After news reports surfaced that employees at the General Services Administration (GSA) had spent excessively on conferences and events, the agency’s OIG revealed that GSA officials issued bonuses to employees based on bogus criteria, such as managing “terrific and productive meetings.” The GSA OIG stated that the bonuses “illustrate a willingness by the GSA to violate legal requirements that resulted in an opaque evaluation and award system.”

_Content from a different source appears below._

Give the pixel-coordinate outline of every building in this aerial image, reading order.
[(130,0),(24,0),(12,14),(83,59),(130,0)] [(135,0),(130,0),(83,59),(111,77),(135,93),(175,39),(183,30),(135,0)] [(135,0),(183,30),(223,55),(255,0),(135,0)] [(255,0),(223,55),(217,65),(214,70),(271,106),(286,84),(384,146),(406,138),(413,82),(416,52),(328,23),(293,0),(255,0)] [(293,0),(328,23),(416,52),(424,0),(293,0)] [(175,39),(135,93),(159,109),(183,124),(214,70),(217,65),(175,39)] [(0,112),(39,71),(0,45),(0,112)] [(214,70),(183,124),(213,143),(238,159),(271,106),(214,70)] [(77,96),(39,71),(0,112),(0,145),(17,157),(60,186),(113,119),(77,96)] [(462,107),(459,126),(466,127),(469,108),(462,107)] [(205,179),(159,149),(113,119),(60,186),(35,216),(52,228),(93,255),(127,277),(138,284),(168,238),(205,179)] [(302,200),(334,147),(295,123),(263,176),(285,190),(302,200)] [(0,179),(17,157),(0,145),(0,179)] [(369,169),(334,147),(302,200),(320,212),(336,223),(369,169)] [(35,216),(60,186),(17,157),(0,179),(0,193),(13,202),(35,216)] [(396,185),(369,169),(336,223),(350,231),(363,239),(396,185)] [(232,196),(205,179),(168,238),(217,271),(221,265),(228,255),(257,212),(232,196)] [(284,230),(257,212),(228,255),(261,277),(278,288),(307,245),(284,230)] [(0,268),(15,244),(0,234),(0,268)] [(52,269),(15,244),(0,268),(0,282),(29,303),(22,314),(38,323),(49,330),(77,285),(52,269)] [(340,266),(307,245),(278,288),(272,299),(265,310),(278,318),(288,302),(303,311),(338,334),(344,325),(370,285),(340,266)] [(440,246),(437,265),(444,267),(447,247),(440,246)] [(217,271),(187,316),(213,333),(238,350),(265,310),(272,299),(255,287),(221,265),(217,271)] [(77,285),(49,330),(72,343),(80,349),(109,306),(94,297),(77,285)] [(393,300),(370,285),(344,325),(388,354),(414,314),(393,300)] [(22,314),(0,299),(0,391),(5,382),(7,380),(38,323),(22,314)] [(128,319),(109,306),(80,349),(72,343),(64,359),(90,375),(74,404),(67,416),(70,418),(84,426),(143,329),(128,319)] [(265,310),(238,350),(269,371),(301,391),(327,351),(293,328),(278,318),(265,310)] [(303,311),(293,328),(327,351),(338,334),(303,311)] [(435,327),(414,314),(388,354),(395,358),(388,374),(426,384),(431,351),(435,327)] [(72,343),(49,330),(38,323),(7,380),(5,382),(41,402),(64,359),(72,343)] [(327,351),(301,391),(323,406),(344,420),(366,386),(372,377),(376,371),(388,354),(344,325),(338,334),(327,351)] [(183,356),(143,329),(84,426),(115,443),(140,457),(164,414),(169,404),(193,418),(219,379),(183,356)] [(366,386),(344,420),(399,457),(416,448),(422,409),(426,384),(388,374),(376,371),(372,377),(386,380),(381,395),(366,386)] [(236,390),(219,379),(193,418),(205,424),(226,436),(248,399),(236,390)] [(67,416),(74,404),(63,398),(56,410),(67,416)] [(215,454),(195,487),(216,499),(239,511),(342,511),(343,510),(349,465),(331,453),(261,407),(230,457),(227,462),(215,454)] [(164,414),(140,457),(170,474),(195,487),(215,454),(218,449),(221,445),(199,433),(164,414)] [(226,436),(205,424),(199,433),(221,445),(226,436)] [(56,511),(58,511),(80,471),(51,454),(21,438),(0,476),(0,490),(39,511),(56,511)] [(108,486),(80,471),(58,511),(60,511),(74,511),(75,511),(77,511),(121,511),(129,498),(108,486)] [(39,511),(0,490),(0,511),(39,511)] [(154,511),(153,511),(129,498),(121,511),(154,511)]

The bonus bonanza led the Office of Management and Budget (OMB) to issue guidelines directing agencies to exercise constraint on the issuance of federal bonuses for FY 2014, including the following: “Given the current fiscal environment and the budget constraints agencies will operate under in FY 2014, it is critical that agencies’ use of performance awards be managed in a manner that is cost-effective and leads to increased employee performance and organizational results.” News reports indicate that the money spent on federal employee performance awards has dropped from $332 million in FY 2012 to $176.6 million in FY 2013.
“Calls for restraint always seem to emerge immediately after another financial scandal or controversy,” said Schatz. “This pattern of widespread, serious, and chronic mismanagement related to the distribution of cash awards to federal employees demands a thoughtful, thorough, and transparent congressional review of the whole bonus system. Taxpayers have virtually no sightline into the contractual obligations that agency officials have entered into with federal employee unions and they have no clue about the criteria and performance benchmarks for making awards, even though hundreds of millions of dollars are at stake. It is long past time for Congress to fully vet the federal bonus system, provide chapter and verse on how much the government spends, and reveal how all bonus decisions are made within each agency. Given the gross waste, fraud, and abuse evident within the federal bonus system itself, it is a good bet that making the government run more efficiently is probably not one of the criteria used to determine awards,” concluded Schatz.
Citizens Against Government Waste is the nation’s largest taxpayer watchdog dedicated to eliminating, waste, fraud, and abuse in government.